Critics say the government, which increased its powers with a state of emergency soon after an attempted military coup on July 15, has added to the hardships of displaced Kurds by shutting down many of the civil society organizations helping them.
On November 11, 370 NGOs were shut down and accused of links to terror groups, without any evidence shown.

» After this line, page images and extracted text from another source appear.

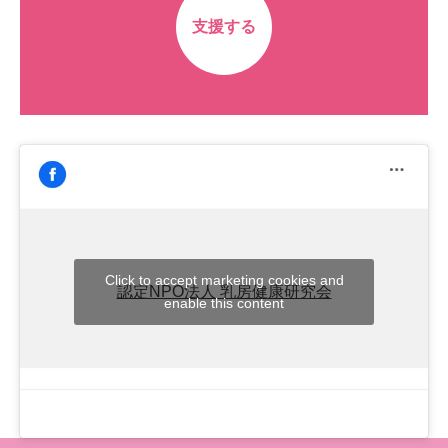
支援する
Click to accept marketing cookies and
認定NPO法人 乳房健康研究会
enable this content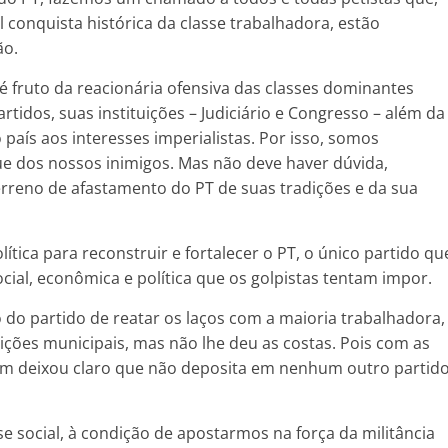
conquista histórica da classe trabalhadora, estão
ão.
T é fruto da reacionária ofensiva das classes dominantes
rtidos, suas instituições – Judiciário e Congresso – além da
país aos interesses imperialistas. Por isso, somos
ue dos nossos inimigos. Mas não deve haver dúvida,
reno de afastamento do PT de suas tradições e da sua
lítica para reconstruir e fortalecer o PT, o único partido qu
cial, econômica e política que os golpistas tentam impor.
o do partido de reatar os laços com a maioria trabalhadora,
ições municipais, mas não lhe deu as costas. Pois com as
ém deixou claro que não deposita em nenhum outro partid
se social, à condição de apostarmos na força da militância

Two of them, Sarmaşık and the Rojava Association, were key to the relief effort.
“It’s really kicking people when they’re down,” Gardner says, adding that Amnesty worked with both organizations. “This has tangibly made their lives more difficult.”
He calls the closures “arbitrary” and says the organizations that survived face government pressure.
“It’s not just the closures, it’s sort of a more widespread harassment of these NGOs preventing them from doing their work.”
Baysal, who also worked with both main relief organizations, says Sarmaşık was supporting 32,000 people and Rojava Association was aiding perhaps a million.
“I think the aim of closing these NGOs was to harm the social solidarity of the region,” she says. “They just want a society here that depends on the government.”
Feyzula says the government crackdown against the pro-Kurdish Peoples’ Democratic (HDP), whose leadership were arrested in November, has also hurt the aid effort and relations between Turks and Kurds.
In September 2015, the government blocked a 55-mile HDP march to Cizre.
“If the state would let HDP help, maybe we wouldn’t have to be in Istanbul,” Feyzula says.
He says in the past there was a chance for peace, but that opportunity may now be lost.
“Of course we had hope two years ago, and we had trust. We didn’t think the state could be such a swindler,” he says. “For Turks and Kurds to live together now, it’s very hard. They killed so many people.”
Authorities detained 568 people on terror charges on Monday and Tuesday, including HDP members and social media users.